The new “Arab of the future” by Riad Sattouf, the rise of Donald Trump at the cinema and the story of the zombies of Quai Branly

2024-10-08 17:02:49

In Tout Public Tuesday 8 October 2024, Riad Sattouf for “I, Fadi, the Stolen Brother”, director Ali Abbasi for the release of the biopic “The Apprentice” and the “Zombis” exhibition at the Quai Branly museum.

Published on 08/10/2024 19:02

Reading time: 22 minutes

“I, Fadi, the stolen brother”, “The Apprentice” and the “Zombis” exhibition. (BOOKS OF THE FUTURE – APPRENTICE PRODUCTIONS ONTARIO INC. / PROFILE PRODUCTIONS 2 APS / TAILORED FILMS LTD / DCM /- MUSEE DU QUAI BRANLY)

While we thought the saga of The Arabic of the future having come to an end with the sixth volume, Riad Sattouf had not told everything about his family history and published the following: I, Fadi, the stolen brother. This time, the reader is confronted with the darker side of the story, where we follow the story of his brother kidnapped as a child and taken to Syria by his father.

Riad Satouff confided to Tout Public that the project to tell this story dates back to the moment he found his brother Fadi, and that he managed to get the answers to the questions he asked himself. “There was something unsaid in my brother’s story when he told me about itexplains the cartoonist about this project kept secret for years.
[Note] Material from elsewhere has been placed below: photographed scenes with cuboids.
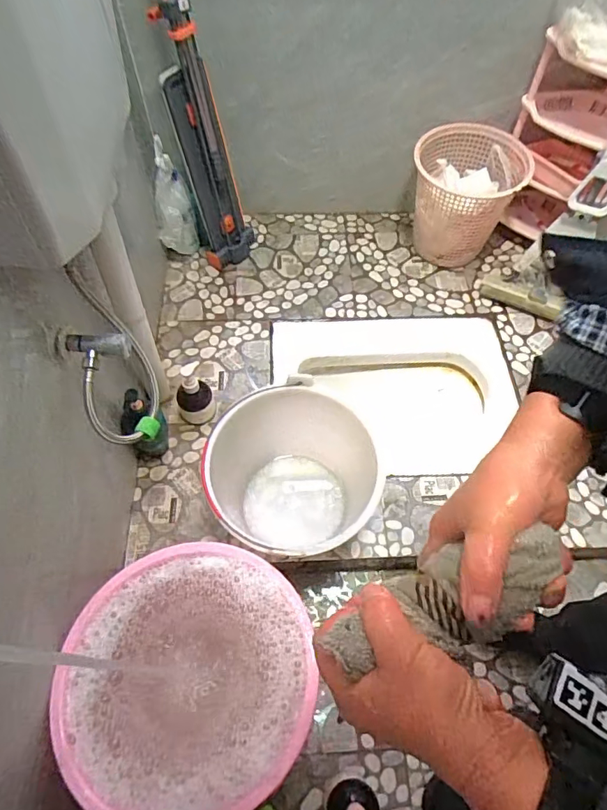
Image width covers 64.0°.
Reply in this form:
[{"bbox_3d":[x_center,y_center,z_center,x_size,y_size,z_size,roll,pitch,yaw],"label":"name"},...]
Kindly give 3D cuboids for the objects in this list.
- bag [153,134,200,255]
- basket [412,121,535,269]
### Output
[{"bbox_3d":[-0.303,-0.461,1.125,0.089,0.263,0.047,-12,60,-8],"label":"bag"},{"bbox_3d":[0.393,-0.502,1.217,0.255,0.258,0.249,10,59,5],"label":"basket"}]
I didn’t know how to bring it, how to make it understandable to people. And I wanted there to be the first six volumes of The Arabic of the futurebefore telling Fadi’s story.”

Through this new series of the saga, the author also wanted to tell the story of childhood, and his ability to adapt to the most tragic situations.

It is melancholy to think that in the end a small child adapts to everything, to every situation, to every society (…), to all the environments of life into which he will find himself thrown.

Riad Sattouf

on franceinfo

From this point of view Riad Sattouf remains an intimate author, which does not detract from his political significance. In fact, he explains that he is free from any ideological attachment by creating, to tell the story of life “chiaroscuro”realizing it “full of doubts”which allows us to get closer “of a certain ‘truth'”.

The one who wanted to bring complexity into fiction to be as close as possible to reality is also the director Ali Abassi for his biopic The Apprenticewhich traces the rise of Donald Trump in New York in the 1970s. “It’s precisely this complexity that makes the film interesting to makebelieves the Iranian-Danish director. If the idea is that he was an asshole who becomes an even worse asshole, it’s not a movie, it’s hot air. (…) The reality is not that simple.”

Through this biopic, Ali Abassi is neither a mystification of Donald Trump nor a satire, but the story of the exceptional destiny of the former American president and presidential candidate, revealing the less grandiose side of his trajectory. A release date on the big screen that is not negligible, given that it takes place four weeks before the American elections. Available in cinemas in France from Wednesday 9 October 2024.

The “Zombis” exhibition opens at the Quai Branly museum this Tuesday, October 8, 2024. The goal is to return “to the sources”or the zombie in the voodoo religion in Haiti, and deconstruct the Hollywood myth, explains the curator of the exhibition and anthropologist Philippe Charlier. In this way the public is led to discover the Voodoo religion and its ritual objects.

Far from the representation of the zombie from Haiti, the figure of the zombie has become part of pop culture “a metaphor of contagious death that is very similar to the Central European vampire”analyzes Philippe Charlier. The zombie in pop culture, in cinema, and in Hollywood in particular, seems in fact more to embody the anxieties of an era and a society, than to pay homage to what constitutes its origin. This is what Perrine Quennesson, an expert on the figure of the zombie in cinema, explains live. Explain that the zombie embodies society’s fears as it evolves.

“The zombie body becomes a social body onto which we project our fears and anxieties.”

Perrine Quennesson

franceinfo

Without forgetting the comic potential of the zombie which, by making it ridiculous, becomes “a way to play with our fears”. This is the case of comedy. Dawn of the Dead by Edgar Wright made in 2004, which has just been restored and will be premiered at the Les Cinq Caumartin cinema in Paris, Thursday 10 October 2024. This will be followed by a conversation between our two speakers, Perrine Quennesson and Patrice Chavalier.

A program with the participation of Augustin Arrivé, Matteu Maestracci and Anne Chépeau, journalists from the culture department of franceinfo.